Thursday, February 5, 2015

Digging into microstate accounting

Solaris has support for microstate accounting. This gives huge insight into where an application and its threads are spending their time. It breaks down time into the (obvious) user and system, but also allows you to see the time spent waiting on page faults and other useful-to-know states.

This level of detail is available through the usage file in /proc/pid, there's a corresponding file for each lwp in /proc/pid/lwp/lwpid/lwpusage. You can find more details about the /proc file system in documentation, or reading my recent article about tracking memory use.

Here's an example of using it to report idle time, ie time when the process wasn't busy:

#include <stdio.h>
#include <sys/resource.h>
#include <unistd.h>
#include <fcntl.h>
#include <procfs.h>

void busy()
{
  for (int i=0; i<100000; i++)
  {
   double d = i;
   while (d>0) { d=d *0.5; }
  }
}

void lazy()
{
  sleep(10);
}

double convert(timestruc_t ts)
{
  return ts.tv_sec + ts.tv_nsec/1000000000.0;
}

void report_idle()
{
  prusage_t prusage;
  int fd;
  fd = open( "/proc/self/usage", O_RDONLY);
  if (fd == -1) { return; }
  read( fd, &prusage, sizeof(prusage) );
  close( fd );
  printf("Idle percent = %3.2f\n",
  100.0*(1.0 - (convert(prusage.pr_utime) + convert(prusage.pr_stime))
               /convert(prusage.pr_rtime) ) );
}

void main()
{
  report_idle();
  busy();
  report_idle();
  lazy();
  report_idle();
}

The code has two functions that take time.

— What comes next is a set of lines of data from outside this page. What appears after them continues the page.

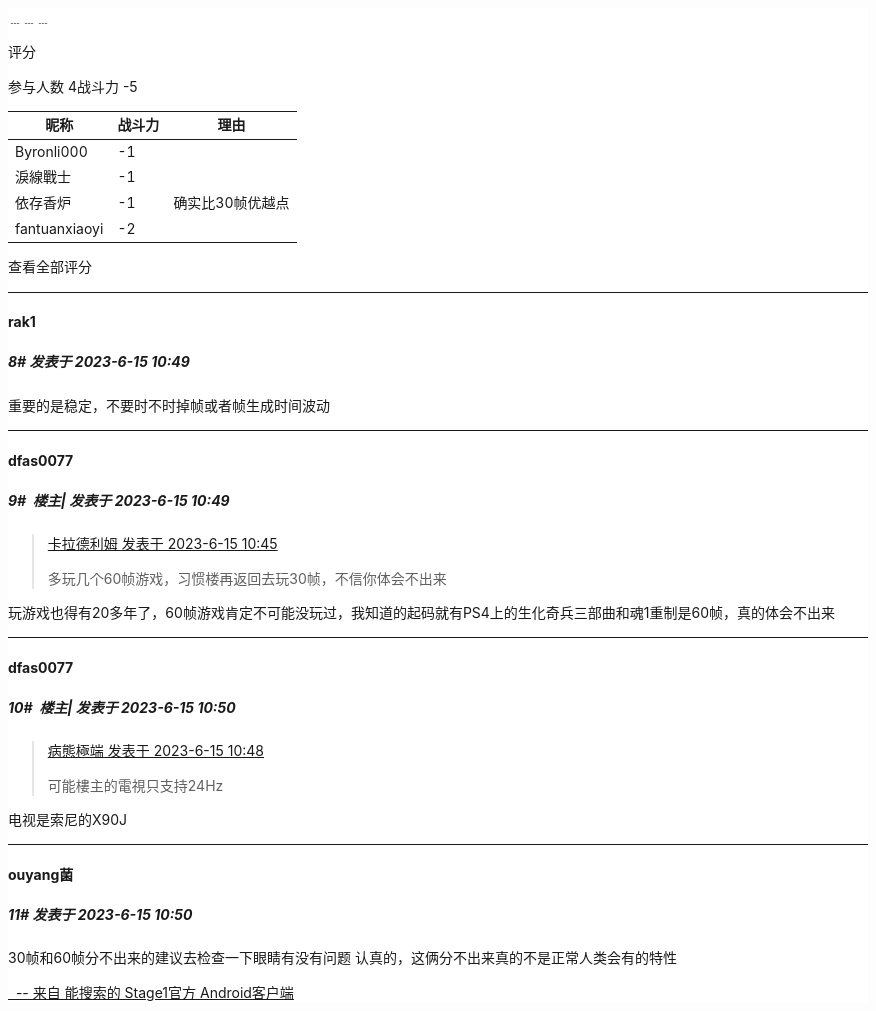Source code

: ﹍﹍﹍

评分

 参与人数 4战斗力 -5

|昵称|战斗力|理由|
|----|---|---|
| Byronli000|-1||
| 淚線戰士|-1||
| 依存香炉|-1|确实比30帧优越点|
| fantuanxiaoyi|-2||

查看全部评分

*****

####  rak1  
##### 8#       发表于 2023-6-15 10:49

重要的是稳定，不要时不时掉帧或者帧生成时间波动

*****

####  dfas0077  
##### 9#         楼主| 发表于 2023-6-15 10:49

<blockquote><a href="httphttps://bbs.saraba1st.com/2b/forum.php?mod=redirect&amp;goto=findpost&amp;pid=61292666&amp;ptid=2140109" target="_blank">卡拉德利姆 发表于 2023-6-15 10:45</a>

多玩几个60帧游戏，习惯楼再返回去玩30帧，不信你体会不出来</blockquote>
玩游戏也得有20多年了，60帧游戏肯定不可能没玩过，我知道的起码就有PS4上的生化奇兵三部曲和魂1重制是60帧，真的体会不出来

*****

####  dfas0077  
##### 10#         楼主| 发表于 2023-6-15 10:50

<blockquote><a href="httphttps://bbs.saraba1st.com/2b/forum.php?mod=redirect&amp;goto=findpost&amp;pid=61292726&amp;ptid=2140109" target="_blank">病態極端 发表于 2023-6-15 10:48</a>

可能樓主的電視只支持24Hz</blockquote>
电视是索尼的X90J

*****

####  ouyang菌  
##### 11#       发表于 2023-6-15 10:50

30帧和60帧分不出来的建议去检查一下眼睛有没有问题
认真的，这俩分不出来真的不是正常人类会有的特性

[  -- 来自 能搜索的 Stage1官方 Android客户端](https://www.coolapk.com/apk/140634)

The first does some redundant FP computation (that cannot be optimised out unless you tell the compiler to do FP optimisations), this part of the code is CPU bound. When run the program reports low idle time for this section of the code. The second routine calls sleep(), so the program is idle at this point waiting for the sleep time to expire, hence this section is reported as being high idle time.